Site Meter Projeto Modes - Encheu? Joga Fora!: Notas de um amor urbano

terça-feira, 2 de dezembro de 2008

Notas de um amor urbano

Ele era um desses rapazes que, aos sábados, com a barba por fazer, sobem ou descem a rua Augusta. Aos sábados quase sempre no início da noite, os óculos, meio tortos e o rosto um tanto amassado por baixo da barba crescida o faz, transparecer a noite mal ou bem dormidas. É provável que tenha enchido a cara na noite anterior, acabado de chorar ou qualquer coisa assim. Costumam usar jeans desbotados, tênis gastos, camisetas e, quando mais frio, algum agasalho de time de futebol. Quase sempre levam as mãos nos bolsos, o que torna impossível para os outros, notarem seus dedos amarelados pelo excesso de fumo.
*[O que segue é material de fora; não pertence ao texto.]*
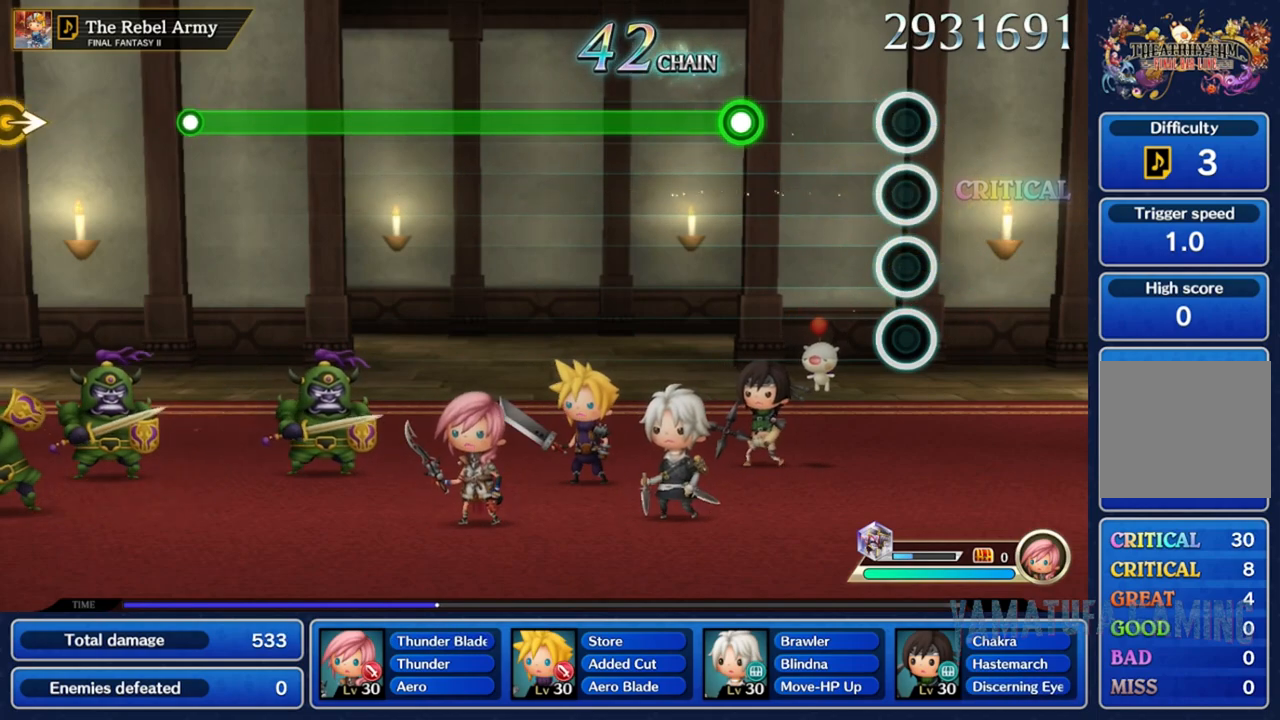
{"buttons": ["R2"], "left_stick": "center", "right_stick": "center", "events": [[483, "R2", "down"]]}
Eles olham para baixo, não como se tivessem medo de tropeçar nos solavancos freqüentes das calçadas da Augusta, mas como se não houvesse expectativas. Seguem atônicos, como se tanto fizesse dobrar à esquerda ou à direita, seguir em frente ou voltar atrás. Por serem como são, seguem sempre em frente, subindo ou descendo a rua Augusta. E por serem tão iguais, quem prestar atenção em algum deles, jamais saberá se são muitos ou apenas um. Um único rapaz: este, com a barba por fazer e mãos enfiadas no fundo dos bolsos, que agora, logo depois de cruzar o Miranda, começa a descer a rua Augusta em direção centro, no sábado à noite.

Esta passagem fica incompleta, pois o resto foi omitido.